More actors and producers arrived and the room started to fill up. Some of the younger actors were chatting knowledgeably about wine, and Michael Dorn (Worf, TNG), asked me where he could hang up his coat. I didn’t know.
Walter Koenig (Chekov) hovered around the now biscuit-less coffee table on his own.
We mingled with a veritable ‘Who’s Who’ of actors and writers from just about every branch of the Star Trek franchise. Ronald D. Moore talked about his approach to drama, Denise Crosby confided that the NextGen jumpsuits made everyone sweat bucketloads … Frankly, my inner Trekkie’s head was exploding.
At one stage my new friend Scott (no, not Bakula) and I were followed across the arena floor by a small gaggle of actors who thought we were taking them to where they were supposed to be. We weren’t, of course. We were just having a look around before the doors opened, and he happened to be holding a clipboard. Ever professional, they took it very well.
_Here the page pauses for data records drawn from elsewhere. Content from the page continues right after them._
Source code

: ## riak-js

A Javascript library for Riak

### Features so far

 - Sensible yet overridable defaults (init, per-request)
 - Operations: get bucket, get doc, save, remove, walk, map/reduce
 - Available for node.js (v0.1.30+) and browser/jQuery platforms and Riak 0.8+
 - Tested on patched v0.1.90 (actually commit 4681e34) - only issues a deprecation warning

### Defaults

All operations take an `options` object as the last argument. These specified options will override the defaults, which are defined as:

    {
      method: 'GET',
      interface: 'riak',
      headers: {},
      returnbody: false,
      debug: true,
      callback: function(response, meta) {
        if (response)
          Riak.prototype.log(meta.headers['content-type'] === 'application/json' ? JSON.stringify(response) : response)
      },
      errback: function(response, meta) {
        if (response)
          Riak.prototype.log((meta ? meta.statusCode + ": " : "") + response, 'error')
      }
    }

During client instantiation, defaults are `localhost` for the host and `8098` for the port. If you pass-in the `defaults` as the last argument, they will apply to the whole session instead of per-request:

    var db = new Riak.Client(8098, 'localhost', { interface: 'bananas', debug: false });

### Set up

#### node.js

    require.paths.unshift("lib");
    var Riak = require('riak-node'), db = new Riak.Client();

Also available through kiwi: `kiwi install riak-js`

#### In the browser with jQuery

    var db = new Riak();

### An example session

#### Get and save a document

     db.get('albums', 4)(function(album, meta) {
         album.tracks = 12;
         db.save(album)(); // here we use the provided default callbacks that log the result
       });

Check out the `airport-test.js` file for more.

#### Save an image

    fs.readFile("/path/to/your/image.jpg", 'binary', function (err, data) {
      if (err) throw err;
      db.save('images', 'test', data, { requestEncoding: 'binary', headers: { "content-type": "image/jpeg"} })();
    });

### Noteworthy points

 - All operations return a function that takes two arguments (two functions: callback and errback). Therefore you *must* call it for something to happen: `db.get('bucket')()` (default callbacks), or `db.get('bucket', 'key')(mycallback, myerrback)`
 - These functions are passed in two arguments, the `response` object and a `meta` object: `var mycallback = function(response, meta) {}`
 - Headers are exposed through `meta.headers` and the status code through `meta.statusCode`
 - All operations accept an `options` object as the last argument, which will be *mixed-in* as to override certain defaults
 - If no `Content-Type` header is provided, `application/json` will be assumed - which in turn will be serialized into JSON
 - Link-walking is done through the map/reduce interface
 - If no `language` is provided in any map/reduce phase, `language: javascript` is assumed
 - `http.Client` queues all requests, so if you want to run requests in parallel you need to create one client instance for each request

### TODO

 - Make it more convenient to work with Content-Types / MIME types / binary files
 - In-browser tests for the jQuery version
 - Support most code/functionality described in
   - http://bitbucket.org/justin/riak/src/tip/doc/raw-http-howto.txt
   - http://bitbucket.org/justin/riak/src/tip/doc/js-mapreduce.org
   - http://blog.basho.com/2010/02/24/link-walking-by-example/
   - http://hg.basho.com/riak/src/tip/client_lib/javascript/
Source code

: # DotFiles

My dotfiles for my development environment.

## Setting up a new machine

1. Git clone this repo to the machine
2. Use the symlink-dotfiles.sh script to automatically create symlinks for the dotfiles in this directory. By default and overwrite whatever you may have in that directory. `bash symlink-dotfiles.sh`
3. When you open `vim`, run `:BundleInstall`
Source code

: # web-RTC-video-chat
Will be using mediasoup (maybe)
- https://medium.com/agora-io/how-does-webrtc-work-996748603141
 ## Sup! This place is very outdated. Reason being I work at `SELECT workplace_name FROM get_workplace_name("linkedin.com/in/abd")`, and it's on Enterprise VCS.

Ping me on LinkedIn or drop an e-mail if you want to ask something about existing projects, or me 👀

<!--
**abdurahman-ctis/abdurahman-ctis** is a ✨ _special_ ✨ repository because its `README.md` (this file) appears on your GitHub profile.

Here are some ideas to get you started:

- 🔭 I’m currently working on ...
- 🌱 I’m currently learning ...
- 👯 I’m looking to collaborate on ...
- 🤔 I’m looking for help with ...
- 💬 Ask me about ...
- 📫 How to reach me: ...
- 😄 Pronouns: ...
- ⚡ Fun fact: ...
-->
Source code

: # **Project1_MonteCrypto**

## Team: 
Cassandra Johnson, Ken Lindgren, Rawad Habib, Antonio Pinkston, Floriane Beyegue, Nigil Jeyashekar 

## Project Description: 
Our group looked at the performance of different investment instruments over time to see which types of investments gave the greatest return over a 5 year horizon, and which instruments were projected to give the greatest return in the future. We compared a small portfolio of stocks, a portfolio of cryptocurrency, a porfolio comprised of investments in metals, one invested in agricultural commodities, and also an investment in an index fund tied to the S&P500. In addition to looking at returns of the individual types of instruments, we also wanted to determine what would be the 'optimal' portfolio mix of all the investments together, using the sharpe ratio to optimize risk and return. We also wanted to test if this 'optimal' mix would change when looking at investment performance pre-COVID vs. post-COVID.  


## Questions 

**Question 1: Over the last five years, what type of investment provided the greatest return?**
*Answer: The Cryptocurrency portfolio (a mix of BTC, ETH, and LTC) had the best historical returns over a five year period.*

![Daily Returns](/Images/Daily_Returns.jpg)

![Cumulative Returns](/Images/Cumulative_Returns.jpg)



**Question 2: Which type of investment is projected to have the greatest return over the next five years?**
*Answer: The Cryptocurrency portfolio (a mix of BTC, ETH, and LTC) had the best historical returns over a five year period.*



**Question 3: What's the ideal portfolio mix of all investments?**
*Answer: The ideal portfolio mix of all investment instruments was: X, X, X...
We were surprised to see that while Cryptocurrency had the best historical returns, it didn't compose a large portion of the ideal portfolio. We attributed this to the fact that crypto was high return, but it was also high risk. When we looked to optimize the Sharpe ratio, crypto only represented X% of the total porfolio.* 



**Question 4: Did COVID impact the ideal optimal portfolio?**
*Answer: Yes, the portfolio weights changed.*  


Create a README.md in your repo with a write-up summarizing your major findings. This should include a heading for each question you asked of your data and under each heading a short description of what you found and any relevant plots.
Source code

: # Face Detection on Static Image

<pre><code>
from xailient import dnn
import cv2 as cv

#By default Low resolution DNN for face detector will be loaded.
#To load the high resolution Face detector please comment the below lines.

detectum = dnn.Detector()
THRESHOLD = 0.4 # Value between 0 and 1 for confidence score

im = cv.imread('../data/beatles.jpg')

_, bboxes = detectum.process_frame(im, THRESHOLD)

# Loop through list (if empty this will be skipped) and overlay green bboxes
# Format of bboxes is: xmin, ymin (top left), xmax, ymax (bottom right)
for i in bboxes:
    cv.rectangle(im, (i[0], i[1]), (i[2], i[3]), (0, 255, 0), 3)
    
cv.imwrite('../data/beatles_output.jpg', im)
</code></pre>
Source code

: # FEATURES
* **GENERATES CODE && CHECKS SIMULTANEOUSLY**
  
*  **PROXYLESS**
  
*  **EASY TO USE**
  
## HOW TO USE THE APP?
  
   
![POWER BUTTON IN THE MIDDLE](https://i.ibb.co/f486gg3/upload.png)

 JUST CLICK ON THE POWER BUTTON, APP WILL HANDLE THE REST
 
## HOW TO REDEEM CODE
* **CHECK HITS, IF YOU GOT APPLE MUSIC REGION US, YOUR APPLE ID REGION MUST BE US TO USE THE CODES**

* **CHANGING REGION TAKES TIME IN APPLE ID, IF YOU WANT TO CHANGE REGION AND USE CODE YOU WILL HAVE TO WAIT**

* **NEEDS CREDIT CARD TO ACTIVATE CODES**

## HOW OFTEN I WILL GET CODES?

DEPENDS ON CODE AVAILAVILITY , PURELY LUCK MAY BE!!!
One of the best things about a convention like ‘DSTL’ is that, in addition to the stars, you get to meet some other really interesting people, whether they be fans of the show or people who worked on it.
I listened to a great talk given by airbrushing guru Paul Olsen, who riffed on Procul Harum and San Francisco in the ’60s, and on an unnamed studio head accidentally damaging the film model of the starship Enterprise when he was showing off to a girlfriend.
Paul even brought a meteorite with him so that fans could hold an ancient piece of rock that used to hang in the sky somewhere near Jupiter. Now that’s groovy, man.
By popular demand, honourable mention was given to Galaxy Quest, which was included for being more than just a Star Trek parody. The question was asked: Could ‘Galaxy Quest’ even be the best ‘Star Trek’ film? Now there’s a thought …
As I sat nursing a plastic glassful of “Blood Wine” (a sinus-clearing blend of tequila, cranberry juice and Tabasco) in the Klingon Zone bar a crowd of photographers ran in and started jostling for position in front of the throne.
Unphased by the phalanx of shutterbugs right next to her, a woman from cake-meistersChoccywoccydoodah was calmly installing a brilliant three-tiered cake based on the Borg cubes chasing the Enterprise in First Contact. It could only mean one thing: the first official Klingon wedding in the UK was about to take place.
I hate to rain on a parade, but for me Jossie Sockertopp and Sonnie Gustavsson’s nuptials were disappointing. I’d been expecting a gang of huge Klingon warriors in fur and leather, and lots of guttural shouting and growling. Instead, we got a very sweet young couple in matching outfits and jewelled diadems who seemed over-awed by the occasion and the banks of photographers and journalists around them.
Let’s face it: I wasn’t the only one who was gutted that Worf didn’t show up as MC. We got a human celebrant in a suit instead. However, when I bumped into Jossie and Sonnie later on they said they’d had a good time. Which was all that mattered, I suppose. It was a nice day for a Klingon wedding.